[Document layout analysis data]
---
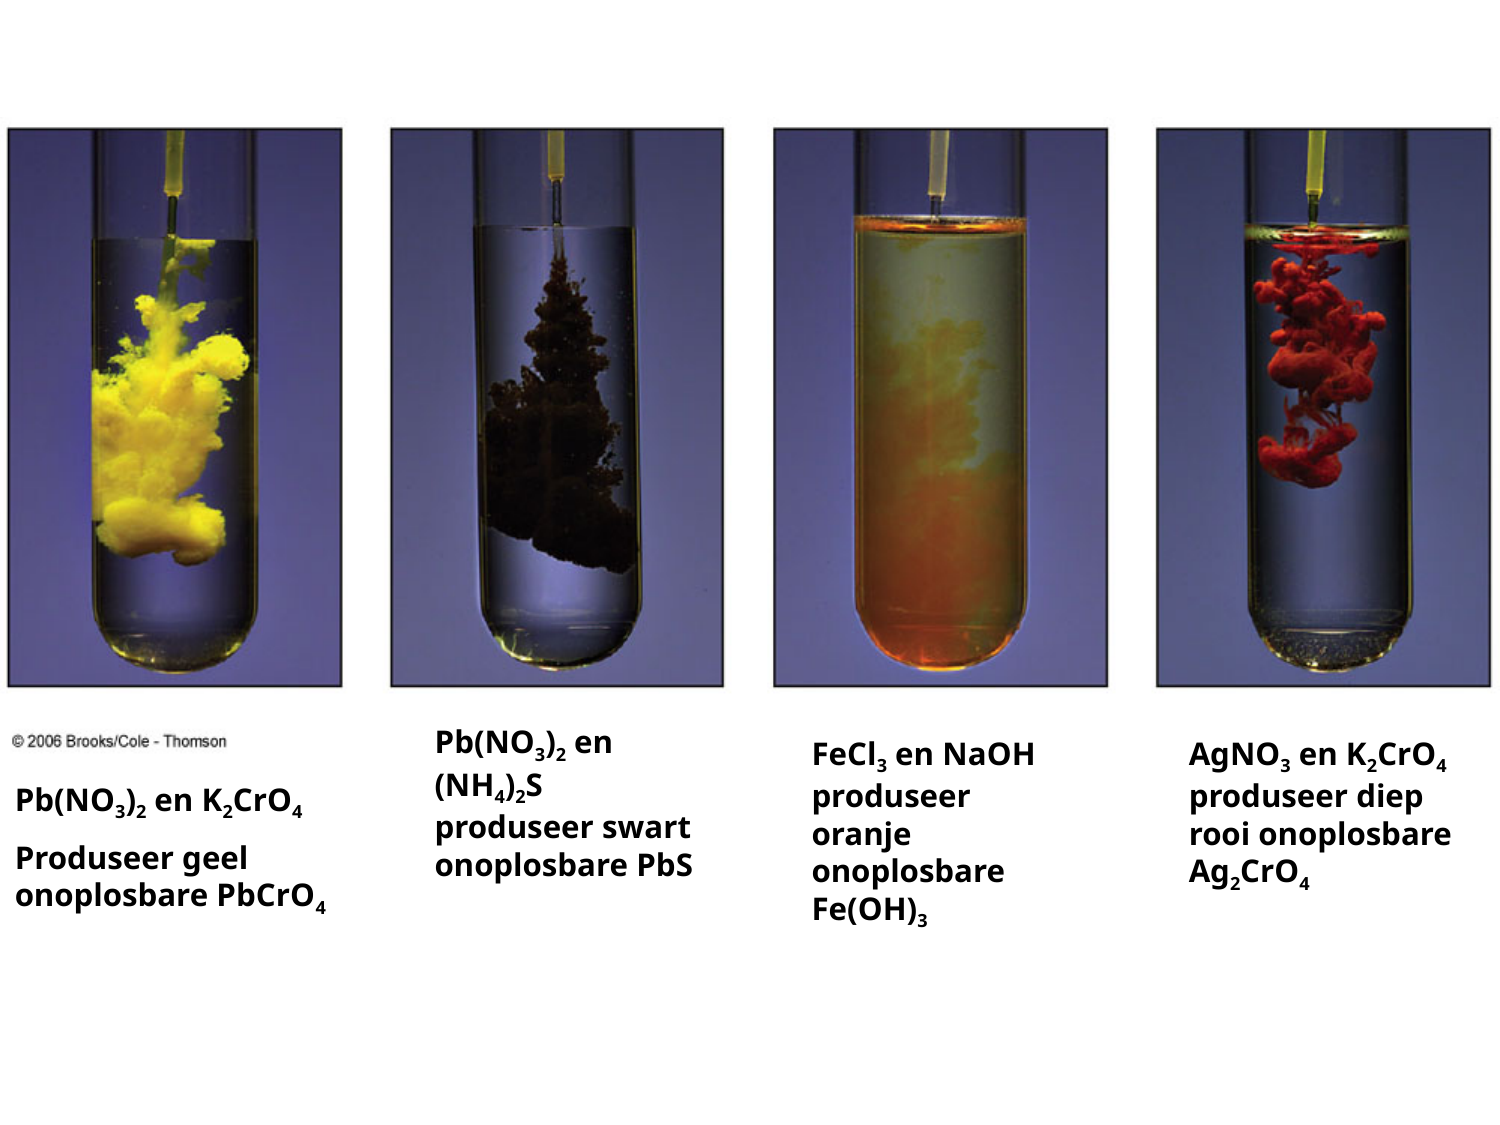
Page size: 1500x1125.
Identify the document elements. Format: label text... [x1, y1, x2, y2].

text_box Pb(NO3)2 en K2CrO4 Produseer geel onoplosbare PbCrO4 [0, 772, 352, 926]
text_box FeCl3 en NaOH produseer oranje onoplosbare Fe(OH)3 [796, 726, 1090, 939]
text_box [0, 117, 1500, 761]
text_box AgNO3 en K2CrO4 produseer diep rooi onoplosbare Ag2CrO4 [1173, 726, 1491, 902]
text_box Pb(NO3)2 en (NH4)2S produseer swart onoplosbare PbS [419, 714, 713, 890]
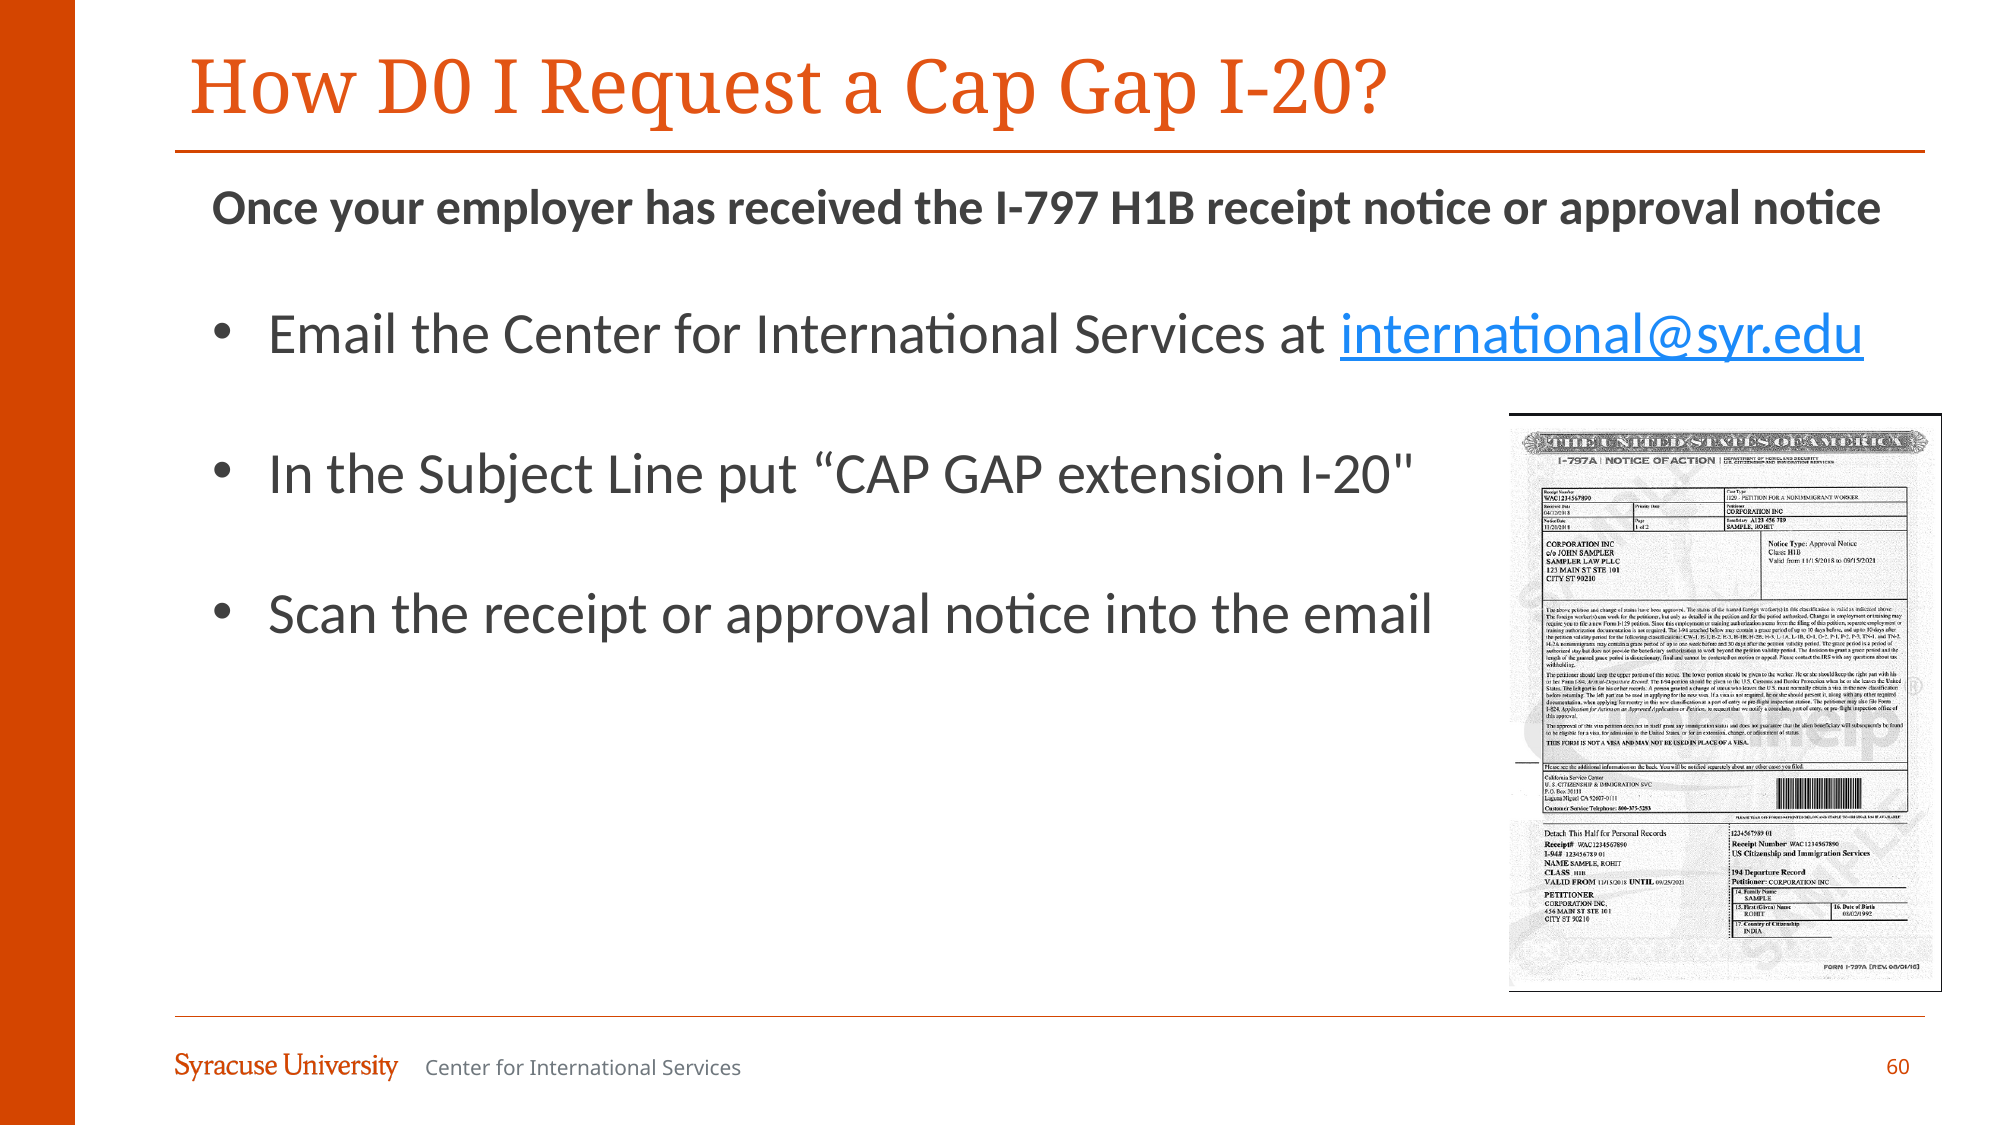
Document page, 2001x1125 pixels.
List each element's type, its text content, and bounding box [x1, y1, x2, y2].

title How D0 I Request a Cap Gap I-20? [174, 41, 1925, 146]
text_box Once your employer has received the I-797 H1B receipt notice or approval notice Email the Center for International Services at international@syr.edu In the Subject Line put “CAP GAP extension I-20" Scan the receipt or approval notice into the email [197, 167, 1903, 764]
picture [1509, 413, 1942, 992]
list Center for International Services [410, 1039, 1825, 1098]
picture [174, 1052, 399, 1082]
slide_number 60 [1825, 1037, 1925, 1099]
---
The pictures should not appear in the copy; every other part of the records above must be returned exactly.

## RESPONSE
Page size: 1500x1125.
Identify the document elements. Format: label text... [x1, y1, x2, y2].

text_box Pb(NO3)2 en K2CrO4 Produseer geel onoplosbare PbCrO4 [0, 772, 352, 926]
text_box FeCl3 en NaOH produseer oranje onoplosbare Fe(OH)3 [796, 726, 1090, 939]
text_box [0, 117, 1500, 761]
text_box AgNO3 en K2CrO4 produseer diep rooi onoplosbare Ag2CrO4 [1173, 726, 1491, 902]
text_box Pb(NO3)2 en (NH4)2S produseer swart onoplosbare PbS [419, 714, 713, 890]
Document page, 2001x1125 pixels.
List each element's type, its text content, and bounding box [x1, y1, x2, y2].

title How D0 I Request a Cap Gap I-20? [174, 41, 1925, 146]
text_box Once your employer has received the I-797 H1B receipt notice or approval notice Email the Center for International Services at international@syr.edu In the Subject Line put “CAP GAP extension I-20" Scan the receipt or approval notice into the email [197, 167, 1903, 764]
picture [1509, 413, 1942, 992]
list Center for International Services [410, 1039, 1825, 1098]
picture [174, 1052, 399, 1082]
slide_number 60 [1825, 1037, 1925, 1099]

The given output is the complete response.